Officials from the UK’s Home Office reportedly expect that around 65,000 boat migrants will land on the shores of Britain this year, a report on Monday has claimed.
This figure would represent an over 40 per cent increase on last year’s all-time record of around 45,000 boat migrants, with 2023 already seeing hundreds of arrivals in Dover, located in the south of England.
According to a report by The Times, government officials appear to have given up any pretence that the crisis will be brought under control this year, with even the most optimistic estimate for boat migrant arrivals in 2023 matching last year’s record high of around 45,000.
However, the paper claims that a median prediction of around 65,000 arrivals for this calendar year is deemed to be more realistic by officials, with the worst-case scenario prediction being as high as 80,000 should both France and Britain be unable to get a grip on the people-smuggler facilitated crossings.
The Home Office has also reportedly confirmed that it will be recruiting an extra 100 staff to work at Dover for the purposes of processing the tens of thousands of arrivals, with both UK Ministers and the Treasury seemingly expected to sign off on the funding needed for the new hires.

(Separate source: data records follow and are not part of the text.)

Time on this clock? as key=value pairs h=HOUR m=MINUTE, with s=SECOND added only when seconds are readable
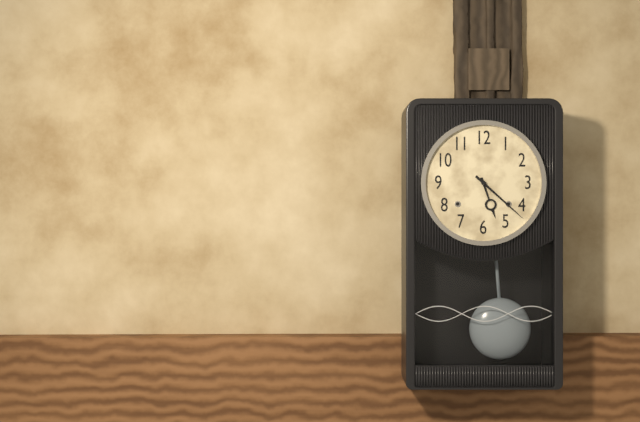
h=5 m=22
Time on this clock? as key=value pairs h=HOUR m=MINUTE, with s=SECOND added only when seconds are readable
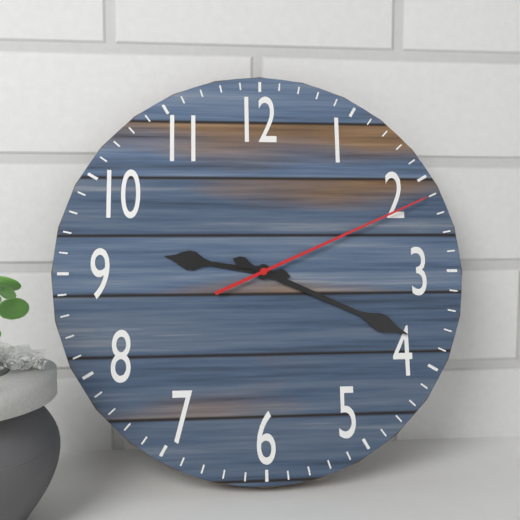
h=9 m=19 s=11
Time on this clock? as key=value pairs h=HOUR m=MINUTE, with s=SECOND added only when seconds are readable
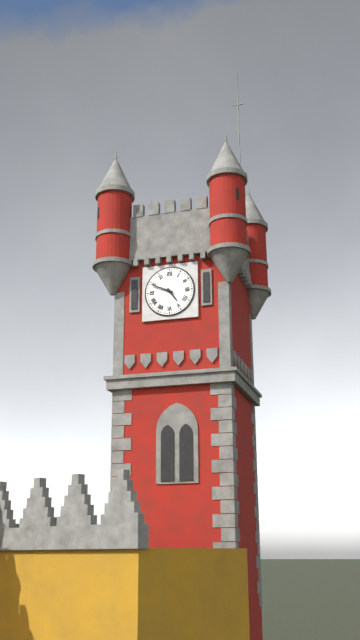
h=4 m=49
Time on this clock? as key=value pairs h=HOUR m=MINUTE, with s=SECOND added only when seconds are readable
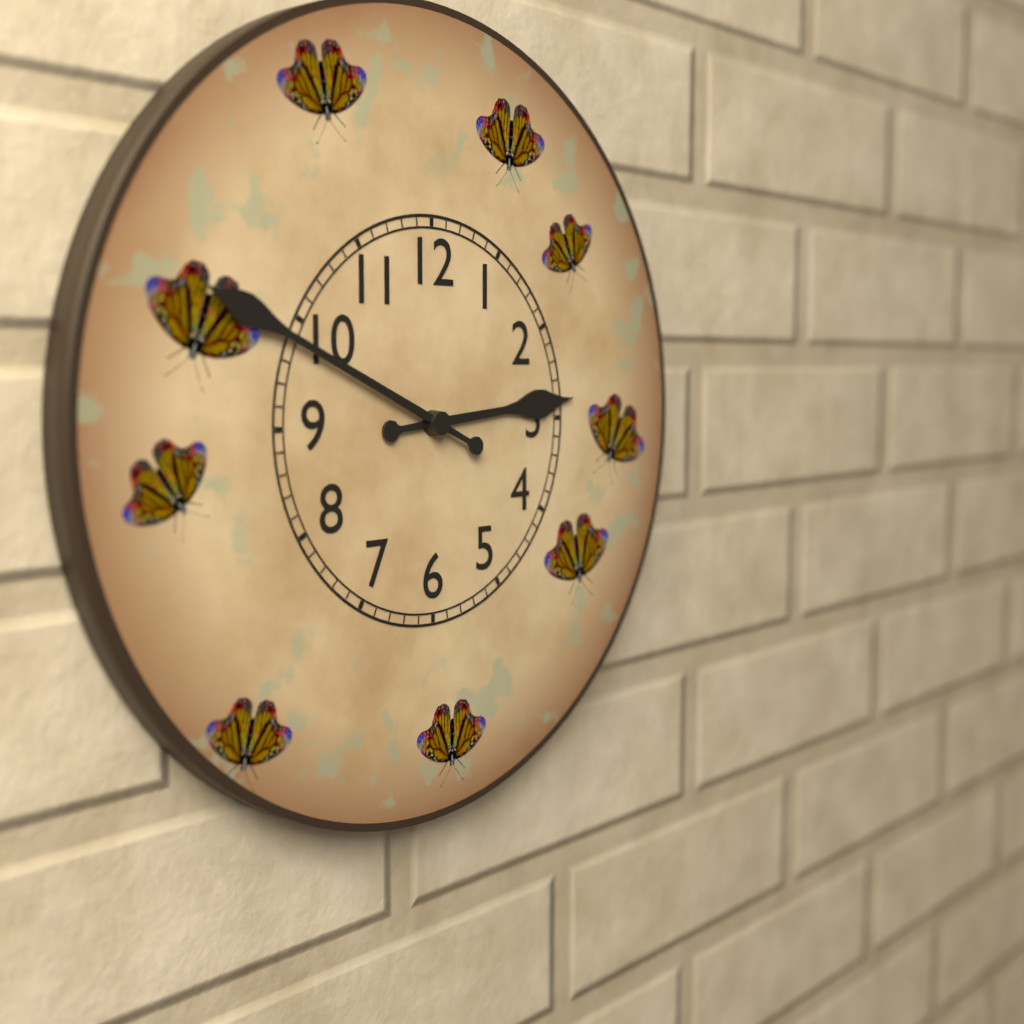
h=2 m=49
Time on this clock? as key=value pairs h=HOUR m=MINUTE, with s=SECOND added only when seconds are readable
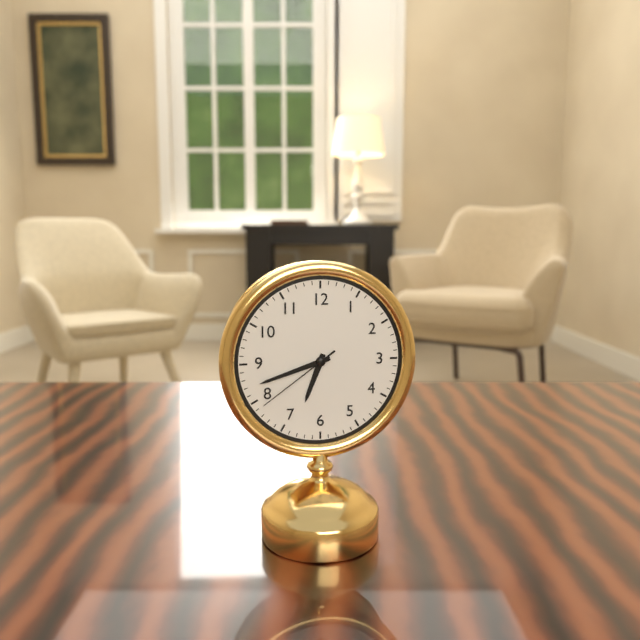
h=6 m=42 s=39
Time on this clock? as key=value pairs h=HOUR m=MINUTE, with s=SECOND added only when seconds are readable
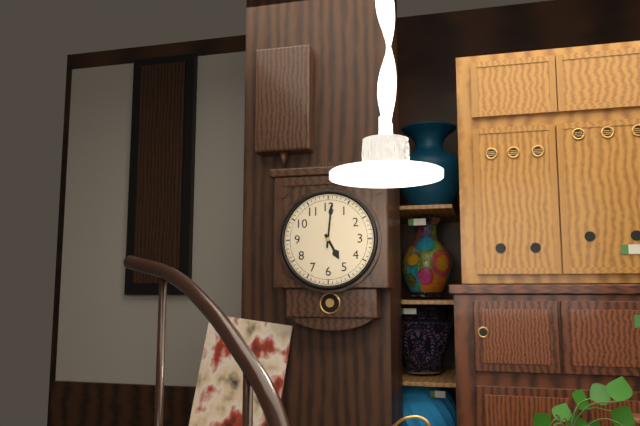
h=5 m=1
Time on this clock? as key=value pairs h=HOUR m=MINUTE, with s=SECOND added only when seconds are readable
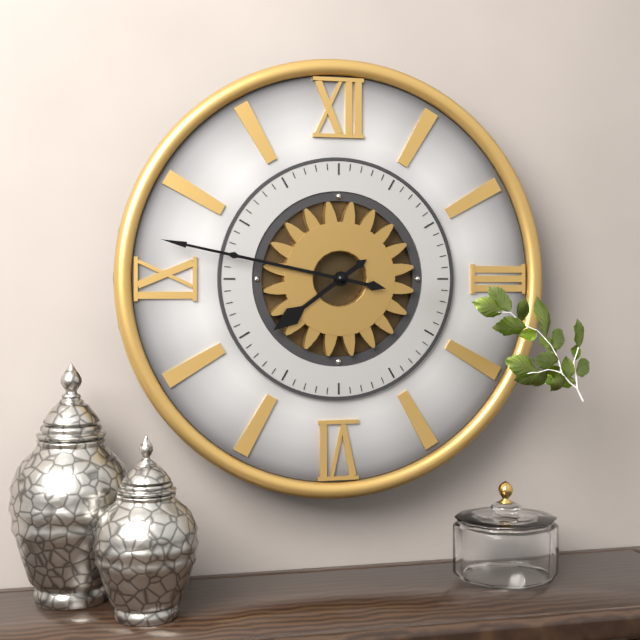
h=7 m=47
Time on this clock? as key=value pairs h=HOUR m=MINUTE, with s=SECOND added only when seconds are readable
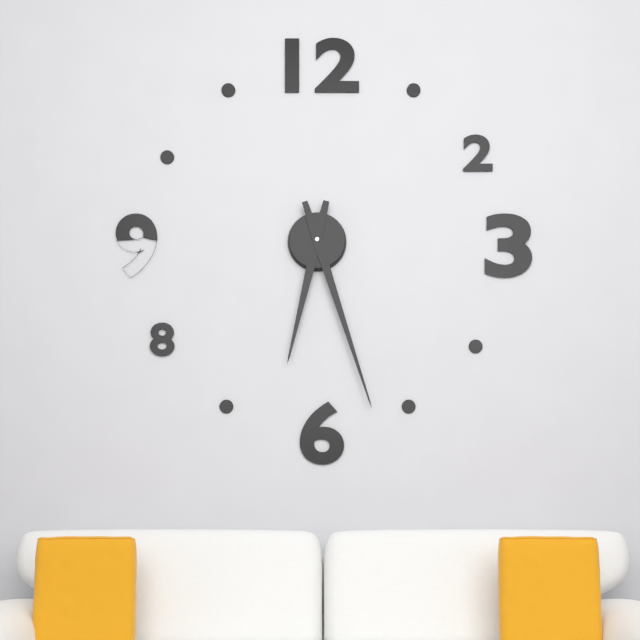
h=6 m=27
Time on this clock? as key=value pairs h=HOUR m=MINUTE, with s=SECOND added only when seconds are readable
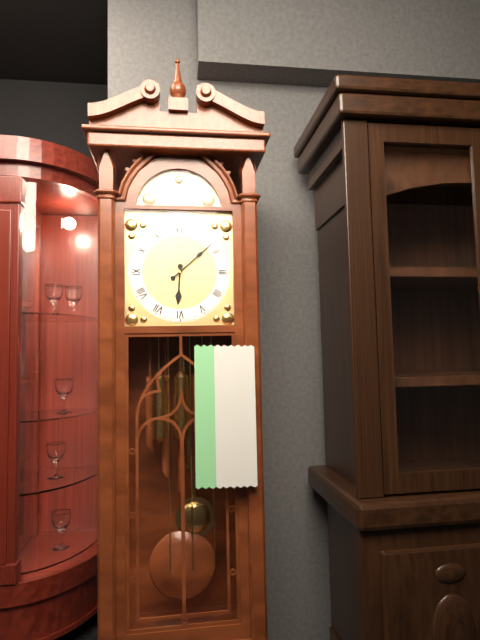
h=6 m=8
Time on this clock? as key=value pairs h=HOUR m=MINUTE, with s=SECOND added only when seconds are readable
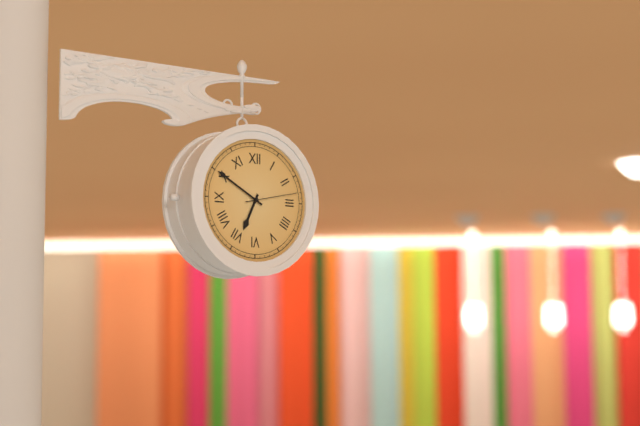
h=6 m=50 s=13
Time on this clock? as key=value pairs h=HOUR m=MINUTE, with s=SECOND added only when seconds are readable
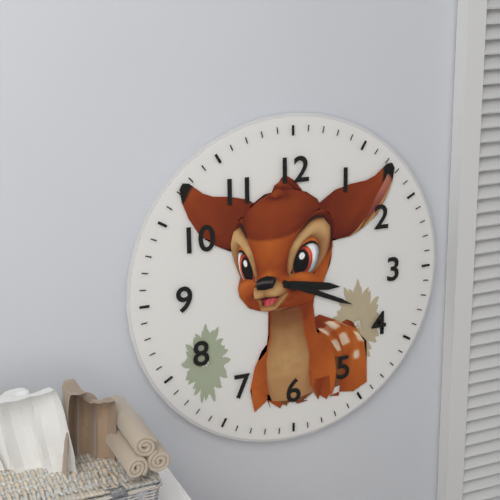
h=3 m=19
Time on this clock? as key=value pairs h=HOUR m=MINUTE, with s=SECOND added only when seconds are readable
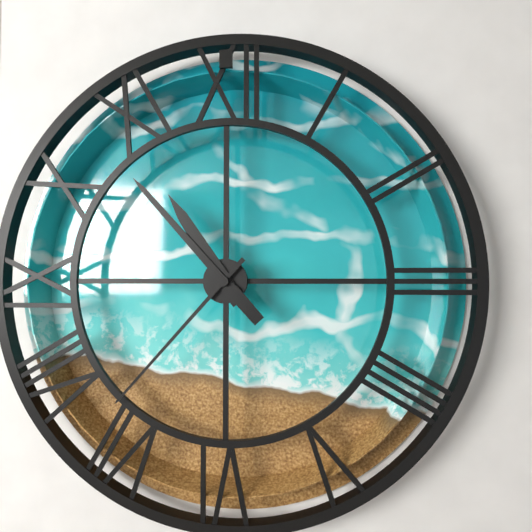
h=10 m=53 s=37
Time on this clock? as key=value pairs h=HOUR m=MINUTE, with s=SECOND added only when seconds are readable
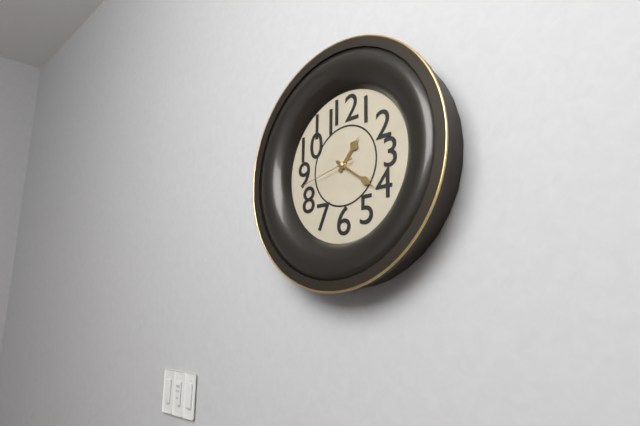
h=1 m=21 s=43
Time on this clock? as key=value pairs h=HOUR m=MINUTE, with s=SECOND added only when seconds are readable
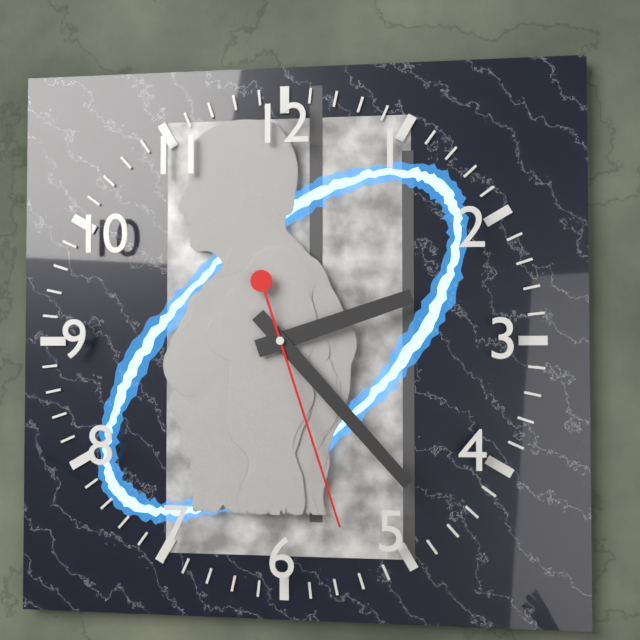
h=2 m=23 s=27
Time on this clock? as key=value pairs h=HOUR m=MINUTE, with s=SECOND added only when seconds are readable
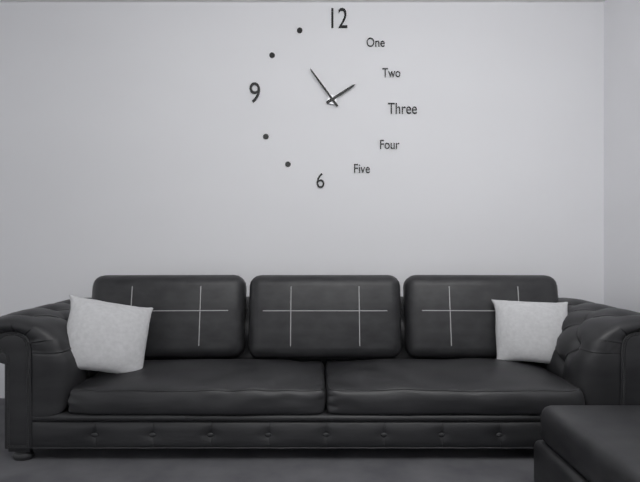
h=1 m=54
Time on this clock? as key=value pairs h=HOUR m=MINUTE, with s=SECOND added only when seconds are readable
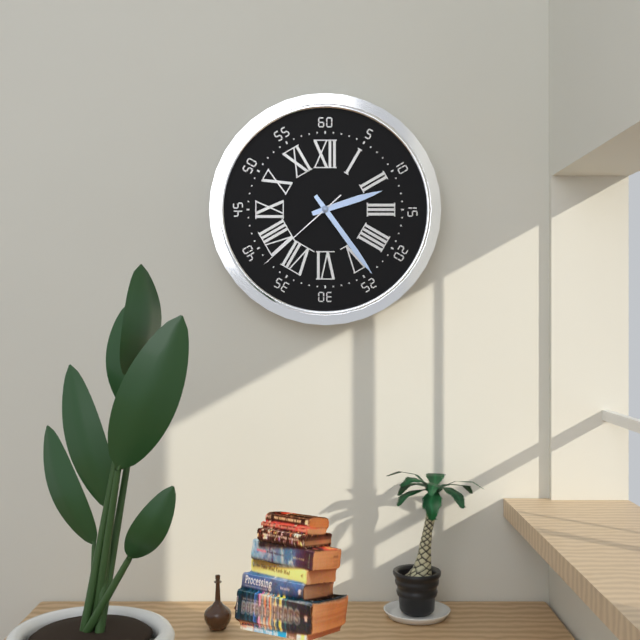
h=2 m=24 s=38
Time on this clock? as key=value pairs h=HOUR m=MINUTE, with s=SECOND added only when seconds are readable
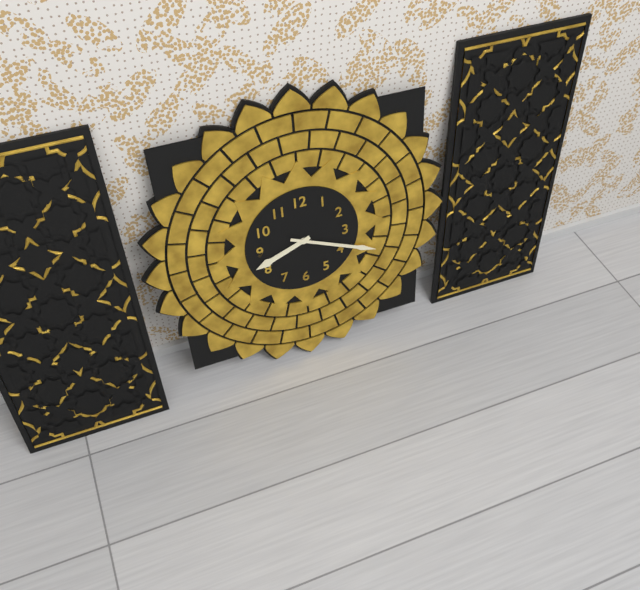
h=8 m=19
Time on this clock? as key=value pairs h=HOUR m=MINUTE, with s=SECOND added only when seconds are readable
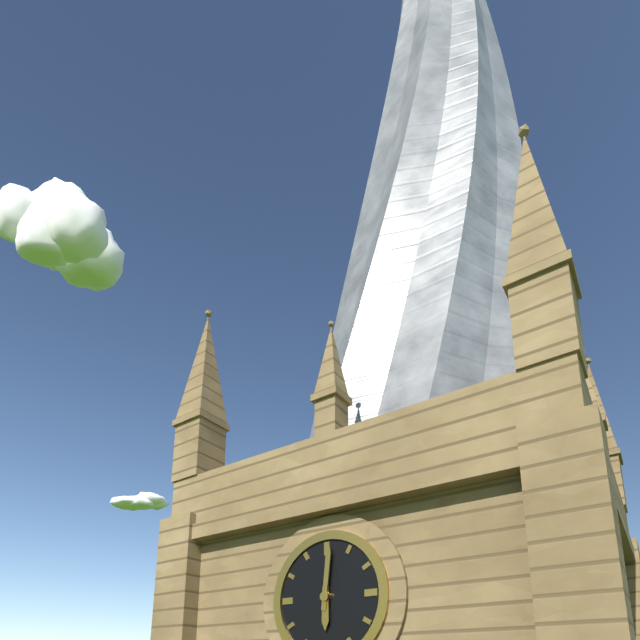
h=6 m=1
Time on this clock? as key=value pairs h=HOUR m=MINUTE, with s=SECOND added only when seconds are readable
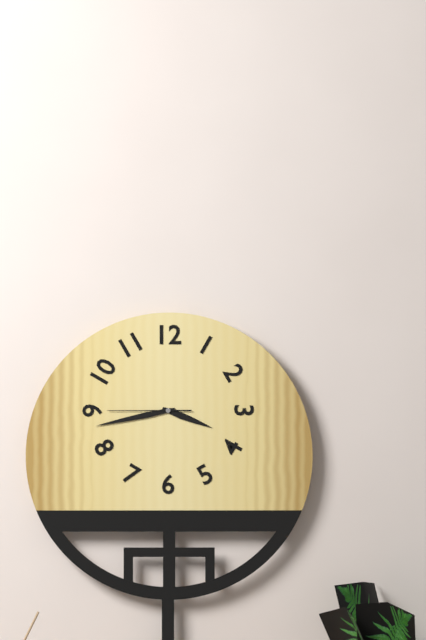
h=3 m=43 s=45
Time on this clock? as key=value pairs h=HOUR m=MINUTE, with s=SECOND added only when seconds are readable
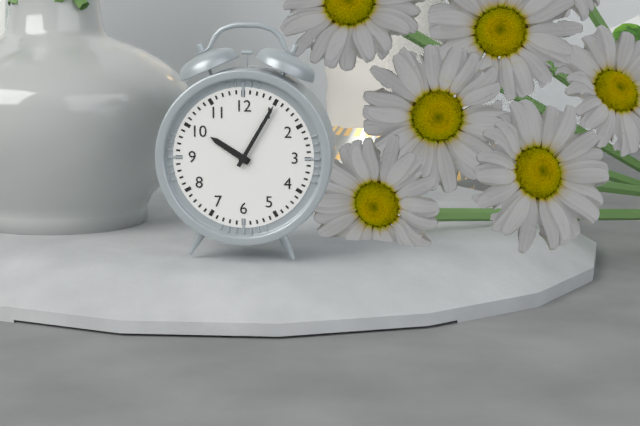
h=10 m=5
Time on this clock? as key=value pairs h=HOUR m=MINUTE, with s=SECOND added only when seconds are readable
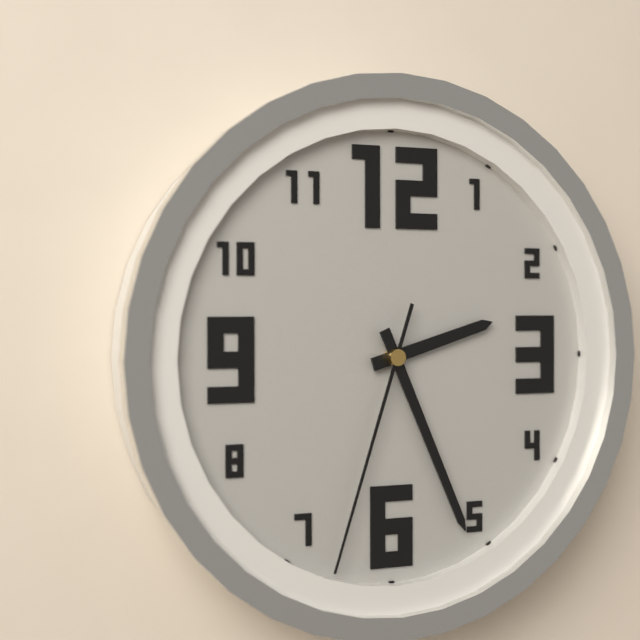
h=2 m=26 s=33
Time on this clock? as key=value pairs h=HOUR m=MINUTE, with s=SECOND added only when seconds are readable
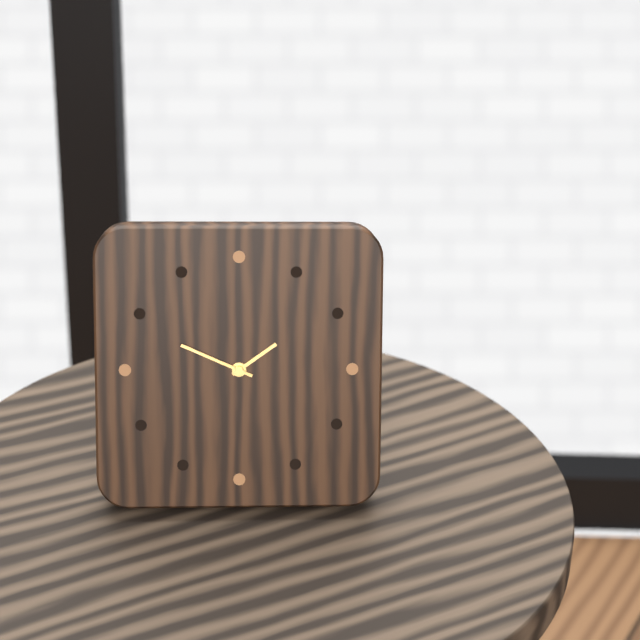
h=1 m=49
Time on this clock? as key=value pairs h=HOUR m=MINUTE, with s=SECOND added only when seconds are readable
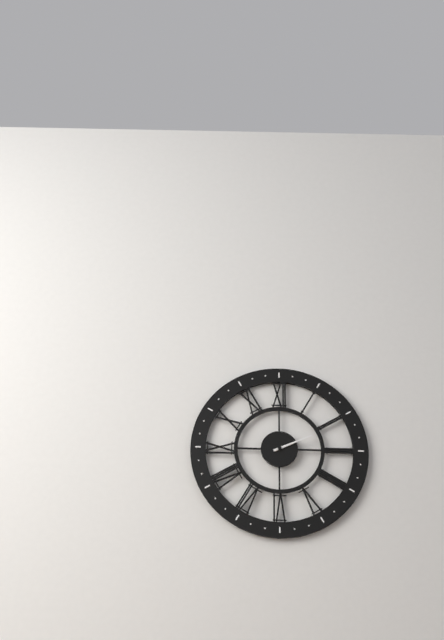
h=2 m=11
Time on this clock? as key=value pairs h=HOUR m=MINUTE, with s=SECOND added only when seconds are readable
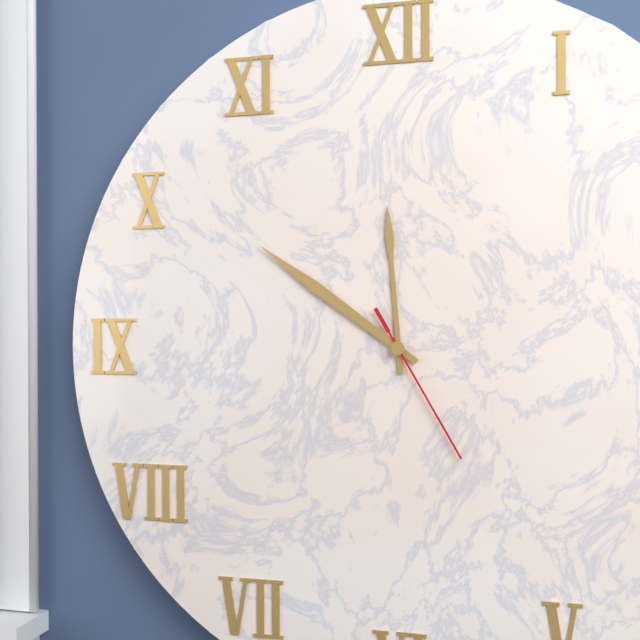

Despite UK Prime Minister Rishi Sunak using his first speech of 2023 in part to promise to “stop the boats” used to traffic migrants to Britain, Home Office statistics predicting that — even in the best-case scenario — English Channel crossings will remain at a record high seem to contradict this claim.
Such predictions are not the only thing to indicate that the ongoing migrant crisis will continue, however, with The Times also reporting hundreds of more foreign arrivals as landing in Britain on Sunday.
Though, at the time of writing, the government has yet to officially confirm the number of arrivals, the broadsheet paper claimed that it is thought that it more than doubled the figure of migrants who crossed the channel so far in January.
Home Office officials nevertheless insist that they are getting on with implementing measures to combat the crisis, with the government reportedly planning to hand powers to the Home Secretary allowing them to block foreign individuals from claiming asylum in the UK if they arrive in the country illegally.
Sources within the government also reportedly claim that they are working on making it so that the Home Office — the workforce of which has often been reluctant to enforce the UK’s borders — has a legal obligation to automatically remove illegal arrivals from Britain.
Whether such a scheme ever comes to fruition is another matter entirely, however, with the Conservative Party government so far failing to get any significant border control measure across the line since the beginning of last year.
For instance, the UK has still not been able to send any boat migrants to Rwanda despite initially announcing the scheme last Spring, with attempts to see illegal arrivals sent abroad being repeatedly scuppered by legal challenges in both British and European courts.
To make matters worse, of those arriving in the country, a significant number have links to criminality, with the likes of a serial pedophile and Islamic State jihadist being found amongst those using the illegal route to get into Britain.